I understand potential differences, voltages, current, power, and almost anything else about electrical circuits, but what I cannot find, even in my "Physics for Scientists and Engineers" nor any of my Freshman Engineering texts is how these devices get energy.

So my question stands, slightly modified, as:

"How does an electrical current enable the transfer of electrical energy to devices?"

Thank you.

 

[berkeman]

The energy originally comes in chemical, mechanical, solar, and other sources, and is transferred to the devices via the electric grid:

http://en.wikipedia.org/wiki/Power_grid

Welcome to the PF, BTW.

 

[cak942]

I'm sorry, I didn't phrase my question appropriately. I know exactly how devices are connected and how energy sources are transferred into electrical energy. I'm looking for information on how exactly a device is delivered this electric energy through a current.

For example, if I have a simple circuit like 2 batteries, a resistor, and an led, circuit analysis will tell me how many watts each device is consuming (assuming a perfectly conducting wire) and what the "voltage drops" across each element is, as well as the current, but I'm interested in how these elements are using said power. Undoubtedly this answer is extremely complex, but I'm not satisfied with the simple explanations I've been given.

EDIT: If the flow of only electrons creates a current and a stable electrical circuit, and so does the flow of only protons, that would mean that ANY electrical current can transfer energy, and that the energy is transferred by the current, right? And if that's true, then does the direction that the energy is traveling play a bigger role than we've ever been taught (ie: conventional current is the direction that positive charges would move)?

 

[berkeman]

I'm sorry, I didn't phrase my question appropriately. I know exactly how devices are connected and how energy sources are transferred into electrical energy. I'm looking for information on how exactly a device is delivered this electric energy through a current.

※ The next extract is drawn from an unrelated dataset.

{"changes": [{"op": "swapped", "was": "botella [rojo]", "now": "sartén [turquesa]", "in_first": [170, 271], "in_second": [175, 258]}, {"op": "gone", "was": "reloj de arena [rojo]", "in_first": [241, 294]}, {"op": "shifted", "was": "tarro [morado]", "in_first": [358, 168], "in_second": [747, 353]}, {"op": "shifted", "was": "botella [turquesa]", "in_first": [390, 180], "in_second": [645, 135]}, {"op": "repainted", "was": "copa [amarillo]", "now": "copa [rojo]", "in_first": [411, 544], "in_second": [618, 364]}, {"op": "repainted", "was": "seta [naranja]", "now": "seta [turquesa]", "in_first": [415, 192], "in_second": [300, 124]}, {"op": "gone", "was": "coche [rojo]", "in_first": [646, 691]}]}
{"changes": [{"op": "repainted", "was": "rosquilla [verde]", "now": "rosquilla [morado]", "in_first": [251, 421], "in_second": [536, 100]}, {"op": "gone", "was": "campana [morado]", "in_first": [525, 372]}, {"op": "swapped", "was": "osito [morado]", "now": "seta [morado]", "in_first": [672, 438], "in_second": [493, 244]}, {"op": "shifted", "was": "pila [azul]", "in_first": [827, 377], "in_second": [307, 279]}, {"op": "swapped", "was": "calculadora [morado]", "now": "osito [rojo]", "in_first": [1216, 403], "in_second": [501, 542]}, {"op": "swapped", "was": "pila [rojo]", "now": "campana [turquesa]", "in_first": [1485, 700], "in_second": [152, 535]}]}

For example, if I have a simple circuit like 2 batteries, a resistor, and an led, circuit analysis will tell me how many watts each device is consuming (assuming a perfectly conducting wire) and what the "voltage drops" across each element is, as well as the current, but I'm interested in how these elements are using said power. Undoubtedly this answer is extremely complex, but I'm not satisfied with the simple explanations I've been given.

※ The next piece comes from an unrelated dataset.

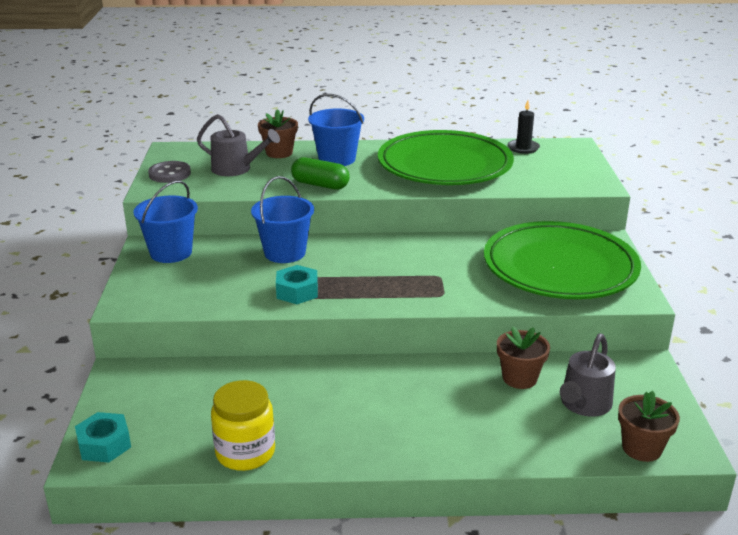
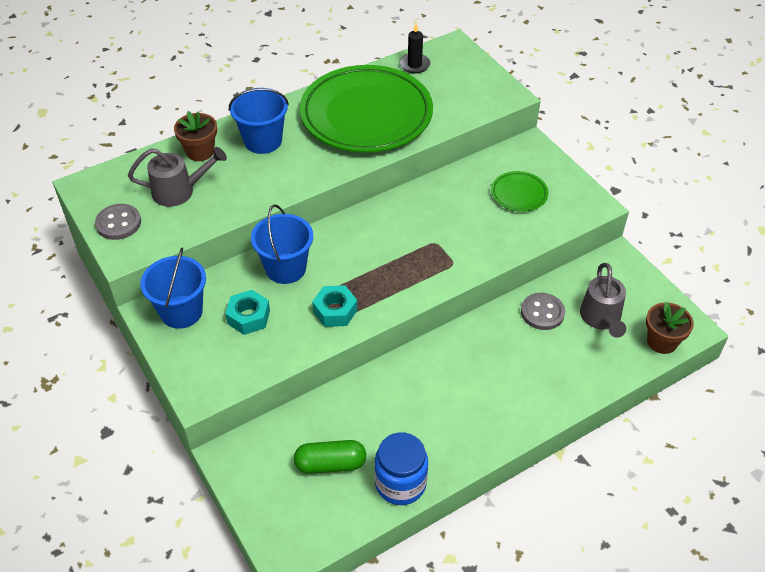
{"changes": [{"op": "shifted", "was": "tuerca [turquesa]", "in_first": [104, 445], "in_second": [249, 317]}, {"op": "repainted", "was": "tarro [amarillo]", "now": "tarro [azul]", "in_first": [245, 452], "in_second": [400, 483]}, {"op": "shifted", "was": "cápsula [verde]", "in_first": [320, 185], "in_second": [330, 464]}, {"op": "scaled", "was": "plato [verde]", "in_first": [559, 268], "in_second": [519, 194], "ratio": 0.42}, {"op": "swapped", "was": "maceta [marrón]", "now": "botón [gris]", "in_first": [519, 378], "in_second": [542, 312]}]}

The current through the resistor causes heat (in the classical model) because of the electrons transferring their momentum to the atomic lattice by collisions. The concept of "phonons" comes into play in this model. You can use wikipedia or google or Wolfram ! Alpha to learn more about electron-lattice collisions and phonons.

I haven't studied LEDs for a long time, so you'd need to use the search engines I mentioned to read more about the mechanism that results in the excited electrons transitioning to lower energy orbitals and giving off photons in those transitions. Jeeze, I need to read up on that sometime...

Similarly, for each consumer of electrical power, just read about the device to see how the conversion takes place. If you're confused about a particular consumer mechanism, you can post that specific question here, and you should get a pretty good answer.

EDIT: If the flow of only electrons creates a current and a stable electrical circuit, and so does the flow of only protons, that would mean that ANY electrical current can transfer energy, and that the energy is transferred by the current, right? And if that's true, then does the direction that the energy is traveling play a bigger role than we've ever been taught (ie: conventional current is the direction that positive charges would move)?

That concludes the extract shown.